Martin Vanger pesou as palavras de Mikael e assentiu lentamente com a cabeça.
— Entendo o que quer dizer. Eu deveria apurar melhor as responsabilidades. Karlman tem participações no grupo e sempre tentou me atacar pelas costas, mas isso está me parecendo mais uma vingança do Birger por você ter batido boca com ele no corredor do hospital. Para ele, você é uma pedra no sapato.
— Sim, e é por isso que acho Torsson o mais inocente de todos.

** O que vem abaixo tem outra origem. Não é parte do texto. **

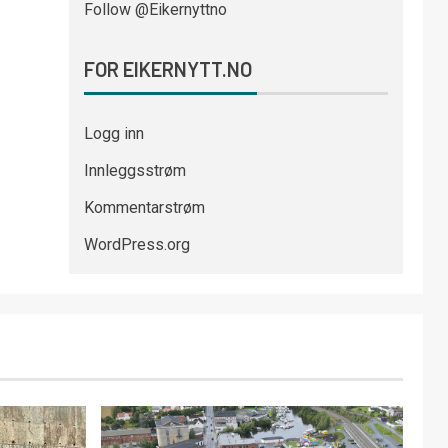
Follow @Eikernyttno
FOR EIKERNYTT.NO
Logg inn
Innleggsstrøm
Kommentarstrøm
WordPress.org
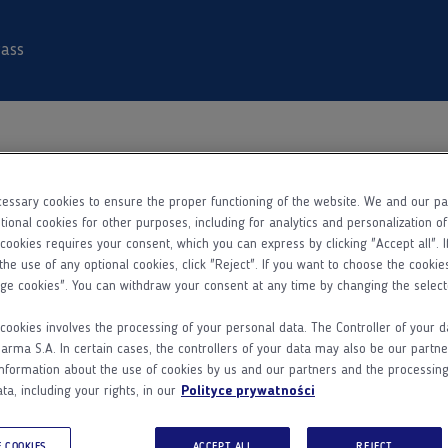
ass
essary cookies to ensure the proper functioning of the website. We and our p
Dane
Rejestracja
Aktywacja konta
tional cookies for other purposes, including for analytics and personalization o
podstawowe
 cookies requires your consent, which you can express by clicking "Accept all". I
the use of any optional cookies, click "Reject". If you want to choose the cookie
ge cookies". You can withdraw your consent at any time by changing the select
Kim jesteś?
cookies involves the processing of your personal data. The Controller of your d
ma S.A. In certain cases, the controllers of your data may also be our partne
Lekarzem
Farmaceutą
Pielęgniarką
nformation about the use of cookies by us and our partners and the processing
ta, including your rights, in our
Polityce prywatności
Imię
 COOKIES
ACCEPT ALL
REJECT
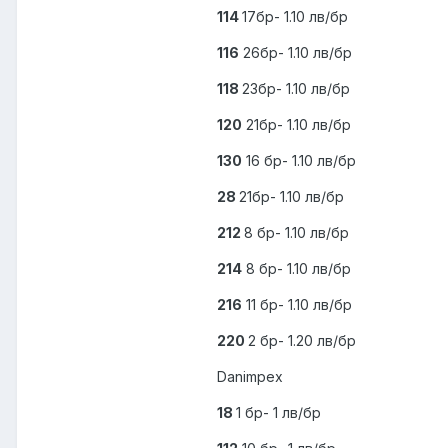
114
17бр- 1.10 лв/бр
116
26бр- 1.10 лв/бр
118
23бр- 1.10 лв/бр
120
21бр- 1.10 лв/бр
130
16 бр- 1.10 лв/бр
28
21бр- 1.10 лв/бр
212
8 бр- 1.10 лв/бр
214
8 бр- 1.10 лв/бр
216
11 бр- 1.10 лв/бр
220
2 бр- 1.20 лв/бр
Danimpex
18
1 бр- 1 лв/бр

É muito raro um jovem jornalista substituto dizer não quando o redator-chefe lhe ordena que escreva desse ou daquele modo.
— Posso exigir que lhe apresentem desculpas públicas nas páginas de amanhã.

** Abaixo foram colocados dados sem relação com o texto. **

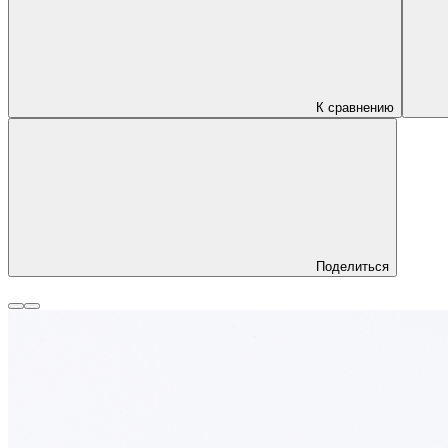
К сравнению
Поделиться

— Não faça isso. O único resultado seria uma luta interminável, o que só pioraria a situação.
— Está querendo me dizer que não devo fazer nada?
— Sim, será melhor. Karlman inventará histórias, e você corre o risco de ser classificado como um proprietário com vontade de influenciar de maneira ilícita a opinião do público.
— Desculpe, Mikael, mas não concordo com você. Também tenho o direito de emitir minha opinião. Acho esse artigo imundo e tenho a intenção de deixar bem claro o que penso. Afinal, sou o suplente de Henrik na direção da Millennium e não posso me calar diante dessas insinuações.
— Tudo bem.
— Vou exigir direito de resposta. E, se eu fizer Karlman parecer um idiota, a culpa é dele.
— Certo, aja de acordo com as suas convicções.
— Para mim também é importante que você saiba que eu nada tive a ver com esse ataque infame.
— Acredito em você — disse Mikael.
— Além do mais, não vou discutir o assunto agora, mas isso remete à nossa conversa de antes. E importante que você volte à redação da Millennium para que possamos montar uma frente unida. Enquanto estiver ausente, os boatos vão continuar. Acredito na Millennium e estou convencido de que podemos vencer essa batalha juntos.
— Entendo seu ponto de vista, mas agora é a minha vez de discordar. Não posso romper meu contrato com Henrik e na verdade também não desejo rompê-lo. Gosto dele, você sabe. E essa história da Harriet...
— Sim?
—— Sei que é uma história penosa para você e sei que Henrik está obcecado há anos por ela.
— Cá entre nós, gosto de Henrik e ele é o meu mentor, mas, no que diz respeito a Harriet, essa obsessão virou uma ocupação de aposentado.